[TASK DIRECTIONS] A faithful retyping of every entry below is wanted, with images left out.
==========
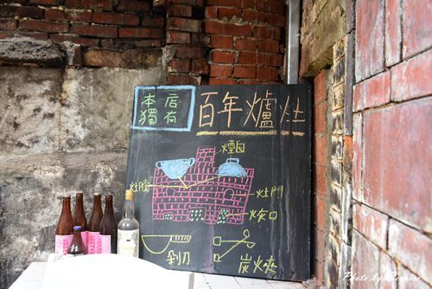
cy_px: 144
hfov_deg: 61.9
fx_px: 360
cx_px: 216
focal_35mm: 30
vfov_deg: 43.7
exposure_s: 1/30
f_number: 5
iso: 450
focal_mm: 20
==========
[REPLY]
cy_px: 144
hfov_deg: 61.9
fx_px: 360
cx_px: 216
focal_35mm: 30
vfov_deg: 43.7
exposure_s: 1/30
f_number: 5
iso: 450
focal_mm: 20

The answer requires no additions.